Shouldn't think there are too many reminders these days of my favourite Zulu soccer/cricketer at Isandlwana, as he's been gone from that district for over a century. He had several children (I'm hoping to trace descendants) but not until a few years later, and that was in other districts of Zululand, by then part of Natal. He had been baptised at St Vincent and was also confirmed there in 1887 at the age of 11, leaving for England in 1891 and returning in 1897 right in the middle of the rinderpest, when he began work as the teacher at the new McKenzie Memorial Training College for boys and young men at Isandlwana.

The Boer occupation of the Nqutu Magistracy in Jan 1900 clipped his wings a bit at Isandlwana (& also of those at St Augustine's) for a few months but he managed to hold on to his treasured photos showing him in English soccer & cricketing teams & perhaps his copies are still somewhere in RSA in the care of his grandchildren - who knows?
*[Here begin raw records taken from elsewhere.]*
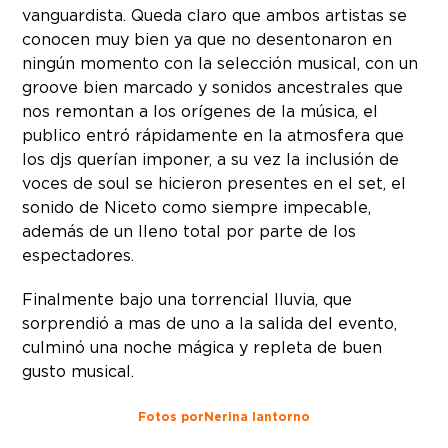
vanguardista. Queda claro que ambos artistas se
conocen muy bien ya que no desentonaron en
ningún momento con la selección musical, con un
groove bien marcado y sonidos ancestrales que
nos remontan a los orígenes de la música, el
publico entró rápidamente en la atmosfera que
los djs querían imponer, a su vez la inclusión de
voces de soul se hicieron presentes en el set, el
sonido de Niceto como siempre impecable,
además de un lleno total por parte de los
espectadores.
Finalmente bajo una torrencial lluvia, que
sorprendió a mas de uno a la salida del evento,
culminó una noche mágica y repleta de buen
gusto musical.
Fotos por Nerina Iantorno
The church registers and college logbook from his time left Isandlwana long ago & are today deposited in Jo'burg.

He was also the first ever Zulu to pass the (Cambridge) university examination of candidates for Holy Orders although is much less well remembered than his compatriots, the Rev Titus Mtembu & the Rev Philip Mkize, both of whom studied & worked in your district more than a century ago before moving on (Mkize also via England first).

Gregory Ngcobo (that was his name) was ordained up in Lebombo in 1906 before coming back eventually to Zululand. I drive daily past a building which contains a little memorial to him and a mile or so from that is a recreation park where, a few weeks before sailing for South Africa, he once scored a brilliant century against a London side in a match in which he was the finest batsman and bowler on either side.

And this remarkable young man, who grew up within sight of the Nqutu plateau, the Malakata & Hlazakhazi ranges, Isipezi & Silutshane as well as a certain well known outcrop, spent all his teenage school holidays in the Cotswolds!

Truth is stranger than fiction!

Peter

P.S. Oh, and he wasn't a bad long jumper and hurdler either, so might have done well in your local events, although at first found English school sports days a bit chilly!
19th February 2004Peter Ewart
Further to the above, to be strictly accurate, Bishop Carter - reporting from Isandlwana in 1897 - also mentioned the regular football there & it is just possible that his report antedates one of Gregory's letters which first described the practices, although the latter did claim "this is my doing."

The Rev WE Smyth, certainly no games player despite being an Old Etonian, and the Rev RB Davies, a rather largish and older man from Nottingham, who both preached and taught at Isandlwana in the 90s, are not likely to have introduced the game, although quite a few other young missionaries came and went for short periods.

Gregory had been born near PMB & it is not at all impossible that he had watched the many Methodist Zulus who played cricket at Edendale in the 1870s. In the same district, but long before he'd been born, the sons of Zulu chiefs (including Cetshwayo's brothers) had been impressing their white teachers with their cricketing prowess at Ekukanyeni/Bishopstowe in the 1850s.